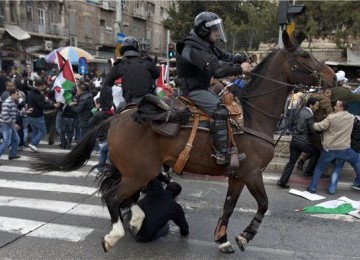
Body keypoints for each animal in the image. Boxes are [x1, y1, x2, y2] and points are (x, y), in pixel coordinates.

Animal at [32, 31, 336, 254]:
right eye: (305, 54)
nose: (332, 76)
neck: (252, 117)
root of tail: (118, 117)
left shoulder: (238, 175)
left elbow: (228, 206)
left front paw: (223, 238)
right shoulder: (252, 173)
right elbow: (263, 204)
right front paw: (244, 236)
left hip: (137, 171)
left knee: (121, 194)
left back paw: (135, 219)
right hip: (140, 171)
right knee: (113, 196)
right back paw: (115, 233)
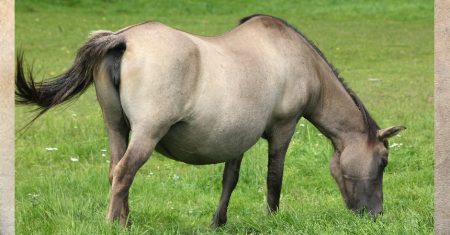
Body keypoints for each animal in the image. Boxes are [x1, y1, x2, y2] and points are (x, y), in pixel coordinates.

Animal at [16, 13, 404, 227]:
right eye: (383, 161)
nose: (376, 214)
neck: (295, 58)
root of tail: (122, 39)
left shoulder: (237, 137)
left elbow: (229, 180)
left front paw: (218, 221)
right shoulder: (284, 128)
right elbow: (274, 178)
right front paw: (273, 219)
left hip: (116, 127)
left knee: (115, 173)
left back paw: (126, 221)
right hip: (146, 133)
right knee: (125, 172)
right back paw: (115, 224)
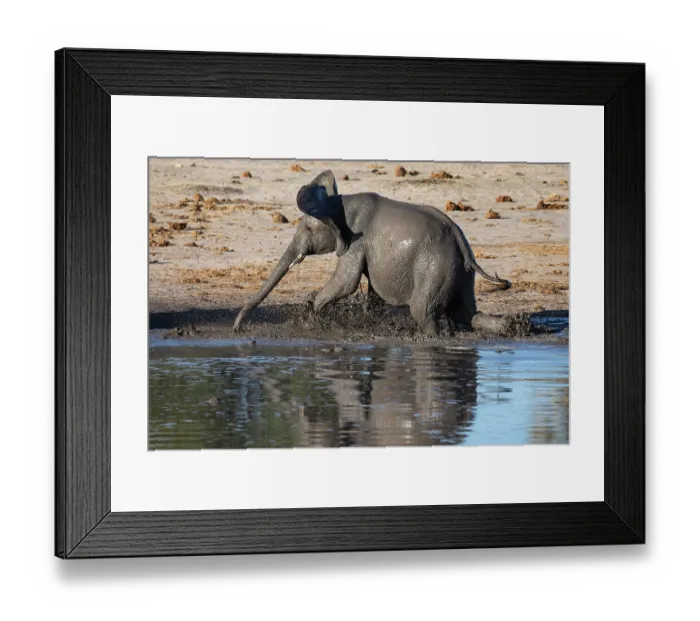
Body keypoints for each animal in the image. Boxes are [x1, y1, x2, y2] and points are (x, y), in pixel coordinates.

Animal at [233, 170, 510, 335]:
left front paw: (311, 313)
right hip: (460, 270)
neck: (338, 203)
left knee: (423, 311)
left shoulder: (356, 241)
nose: (237, 330)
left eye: (309, 228)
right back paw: (510, 326)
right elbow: (371, 291)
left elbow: (346, 282)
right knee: (465, 313)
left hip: (436, 266)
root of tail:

• [What you need to do] The lines from the one holding "left shoulder: (237, 137)" through the end of the material above are to be echoed exactly, both ends included. Do not include pictures.

• [Solved problem]
left shoulder: (237, 137)
left elbow: (229, 180)
left front paw: (218, 221)
right shoulder: (284, 128)
right elbow: (274, 178)
right front paw: (273, 219)
left hip: (116, 127)
left knee: (115, 173)
left back paw: (126, 221)
right hip: (146, 133)
right knee: (125, 172)
right back paw: (115, 224)
Body keypoints for each animal in the image. Boxes are [x1, y1, x2, y2] and points are (x, y), in pixel coordinates.

Animal at [233, 170, 510, 335]:
left front paw: (311, 313)
right hip: (460, 270)
neck: (338, 203)
left knee: (423, 311)
left shoulder: (356, 241)
nose: (237, 330)
left eye: (309, 228)
right back paw: (510, 326)
right elbow: (371, 291)
left elbow: (346, 282)
right knee: (465, 313)
left hip: (436, 266)
root of tail:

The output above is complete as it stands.